Update the court ruling, from the words containing "The said conclusion" through "was set aside.", so that every "Division Bench" in that part reads "Full Bench".

• _Source text_:
- - - -

The said conclusion was arrived at by the Division Bench based on the decision of the Honourable Supreme Court reported in Narayana Dattatraya Ramteerthakhar v. State of Maharashtra, (1997) 1 S.C.C 299.

9. The above referred decision of the Division Bench was followed by me in the order in B.Balamurugan v. The Inspector General of Police, Madurai – 2 and two others W.P.No.27019 of 2005, dated 15.2.2006, wherein the order of punishment was set aside.

10. Applying the above principles laid down by the Honourable Supreme Court, Division Bench of this Court and also the earlier decision of mine, as referred above, I am of the opinion that the differing view taken by the disciplinary authority/second respondent herein against the Enquiry officer's report is unsustainable in view of the fact that the said view was taken solely based on the statements recorded during the preliminary enquiry. Consequently, the punishment imposed on the basis of the dissenting view is unsustainable and the order of the appellate authority confirming the order of the dismissal is also unsustainable".

- - - -

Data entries
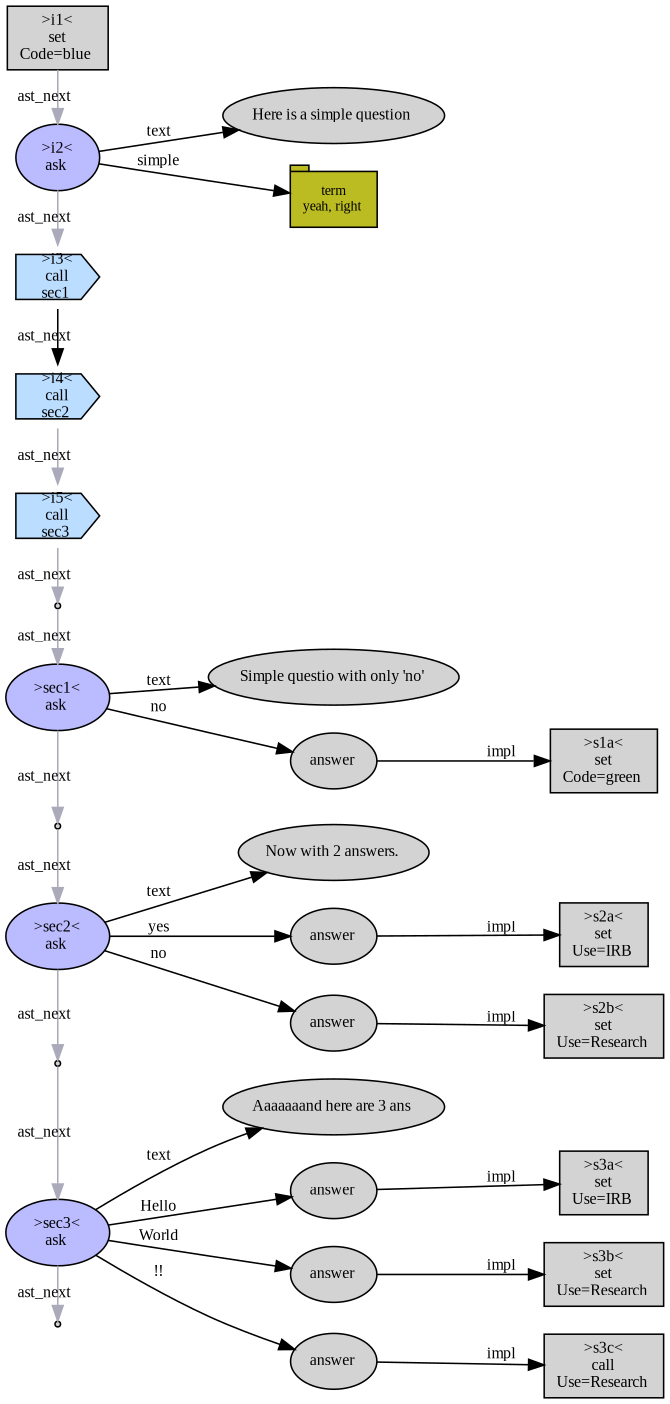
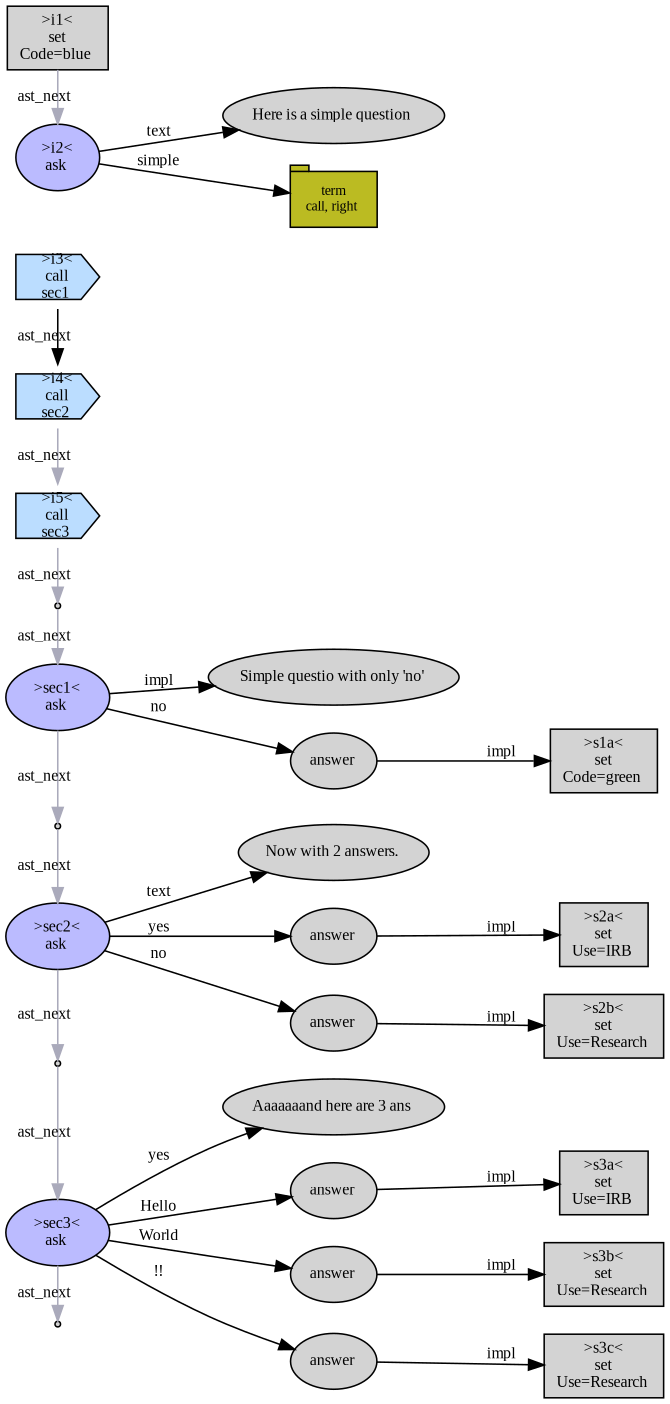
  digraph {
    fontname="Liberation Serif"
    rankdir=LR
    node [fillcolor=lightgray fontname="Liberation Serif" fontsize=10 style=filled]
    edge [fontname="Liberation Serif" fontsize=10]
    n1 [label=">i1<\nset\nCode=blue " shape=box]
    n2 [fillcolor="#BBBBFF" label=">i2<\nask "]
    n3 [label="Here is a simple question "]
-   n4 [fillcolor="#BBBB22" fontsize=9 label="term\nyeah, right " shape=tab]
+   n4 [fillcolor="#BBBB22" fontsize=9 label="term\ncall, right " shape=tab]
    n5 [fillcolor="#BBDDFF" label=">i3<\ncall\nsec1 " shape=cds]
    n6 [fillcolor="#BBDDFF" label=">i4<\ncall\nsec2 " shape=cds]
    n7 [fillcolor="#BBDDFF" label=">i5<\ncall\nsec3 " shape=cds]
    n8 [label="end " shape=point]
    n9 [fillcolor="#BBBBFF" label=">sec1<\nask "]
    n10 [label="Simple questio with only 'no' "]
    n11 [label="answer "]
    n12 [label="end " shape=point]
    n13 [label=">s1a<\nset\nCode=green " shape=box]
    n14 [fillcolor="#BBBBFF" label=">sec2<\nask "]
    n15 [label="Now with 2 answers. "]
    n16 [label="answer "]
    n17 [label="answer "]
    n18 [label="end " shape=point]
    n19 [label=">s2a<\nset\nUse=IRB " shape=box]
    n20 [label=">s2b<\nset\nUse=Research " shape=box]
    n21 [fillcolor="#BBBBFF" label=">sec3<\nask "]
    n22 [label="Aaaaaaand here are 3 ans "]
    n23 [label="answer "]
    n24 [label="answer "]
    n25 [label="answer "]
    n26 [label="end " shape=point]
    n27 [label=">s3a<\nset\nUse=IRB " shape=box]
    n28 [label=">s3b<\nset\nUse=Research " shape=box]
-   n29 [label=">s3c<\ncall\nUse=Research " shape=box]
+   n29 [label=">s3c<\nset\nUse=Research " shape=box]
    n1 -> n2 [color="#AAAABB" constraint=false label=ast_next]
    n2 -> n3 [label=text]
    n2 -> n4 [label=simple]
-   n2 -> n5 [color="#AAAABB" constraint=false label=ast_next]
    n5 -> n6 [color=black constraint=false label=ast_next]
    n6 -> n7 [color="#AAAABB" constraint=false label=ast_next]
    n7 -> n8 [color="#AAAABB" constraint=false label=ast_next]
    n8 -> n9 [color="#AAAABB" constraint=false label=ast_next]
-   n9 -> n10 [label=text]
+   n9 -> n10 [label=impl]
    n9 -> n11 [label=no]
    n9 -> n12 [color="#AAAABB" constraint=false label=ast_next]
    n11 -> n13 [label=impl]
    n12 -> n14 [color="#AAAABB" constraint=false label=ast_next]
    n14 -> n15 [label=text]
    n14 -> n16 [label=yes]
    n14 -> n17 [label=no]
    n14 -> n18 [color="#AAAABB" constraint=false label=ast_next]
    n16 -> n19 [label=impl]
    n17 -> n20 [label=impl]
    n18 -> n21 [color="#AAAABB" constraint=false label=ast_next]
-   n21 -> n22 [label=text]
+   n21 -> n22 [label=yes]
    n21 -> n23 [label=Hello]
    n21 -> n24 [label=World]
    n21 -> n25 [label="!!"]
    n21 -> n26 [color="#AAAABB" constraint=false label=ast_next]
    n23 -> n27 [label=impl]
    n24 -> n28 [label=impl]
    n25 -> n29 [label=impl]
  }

- - - -

• _Correct answer_:
The said conclusion was arrived at by the Full Bench based on the decision of the Honourable Supreme Court reported in Narayana Dattatraya Ramteerthakhar v. State of Maharashtra, (1997) 1 S.C.C 299.

9. The above referred decision of the Full Bench was followed by me in the order in B.Balamurugan v. The Inspector General of Police, Madurai – 2 and two others W.P.No.27019 of 2005, dated 15.2.2006, wherein the order of punishment was set aside.